The usual antidepressant drugs cannot be used, because they are sometimes toxic to the heart. Tricyclic drugs, so-called because of their chemical structure, are effective antidepressants, but they may cause heart rhythm disturbances. The other main class of antidepressants, monoamine oxidase inhibitors (MAOIs), can produce severe high blood pressure changes. And while cognitive behavioral therapy can be effective, it is not readily available in all settings.
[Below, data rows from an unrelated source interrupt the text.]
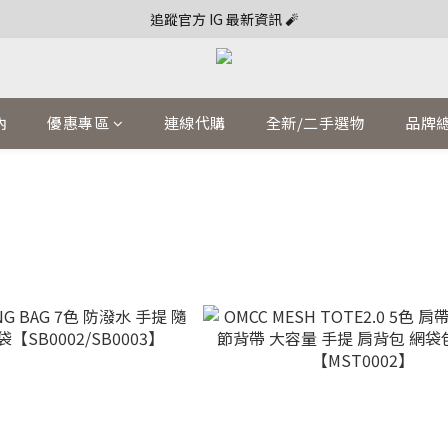
追蹤官方 IG 最新資訊 🧨
內
優惠專區
連線代購
全新/二手選物
品牌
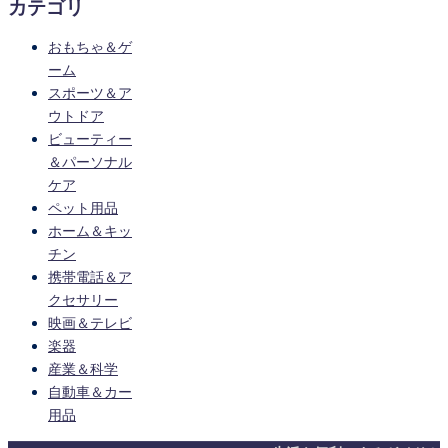
カテゴリ
おもちゃ＆ゲ
ーム
スポーツ＆ア
ウトドア
ビューティー
＆パーソナル
ケア
ペット用品
ホーム＆キッ
チン
携帯電話＆ア
クセサリー
映画＆テレビ
楽器
産業＆科学
自動車＆カー
用品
Now a study has shown that successful treatment of depression after a heart attack is possible, using a type of antidepressant called a selective serotonin reuptake inhibitor, or SSRI.
What the study showed
The study was done in 40 cardiology and psychiatric clinics in North America, Europe, and Australia. Depressed patients who had been hospitalized for MI or unstable angina were assigned randomly to take 24 weeks of sertraline (a SSRI) or placebo.
Measures of heart function and the level of depression were made before, during, and after the study.
A total of 369 patients, average age 57, were given sertraline (the SSRI), or placebo, for 24 weeks. Heart safety, as determined by tests of heart muscle strength, rhythm, and efficiency of electrical conduction, was the same in the sertraline and placebo groups of patients. There were severe cardiovascular events (e.g. angina, palpitations, heart failure, heart attack) in 15% of the sertraline patients, compared with 22% placebo patients.
Significant improvement in depression-scale scores were seen in the patients given sertraline, compared with the placebo patients, at different times during the study.
Consequences
This study shows that that sertraline, an SSRI drug, can be given safely to patients who develop depression after an MI or an unstable angina episode. This represents a big step forward in managing the 'post-MI blues'. It's particularly important because
depression at this time has been associated with an overall poor outcome, compared with non-depressed patients.
As some patients recover from depression on their own, we should try to find out what characteristics can identify such individuals, to save unnecessary medication. However, the availability of an apparently safe, effective antidepressant certainly makes the management of the post-MI stage easier.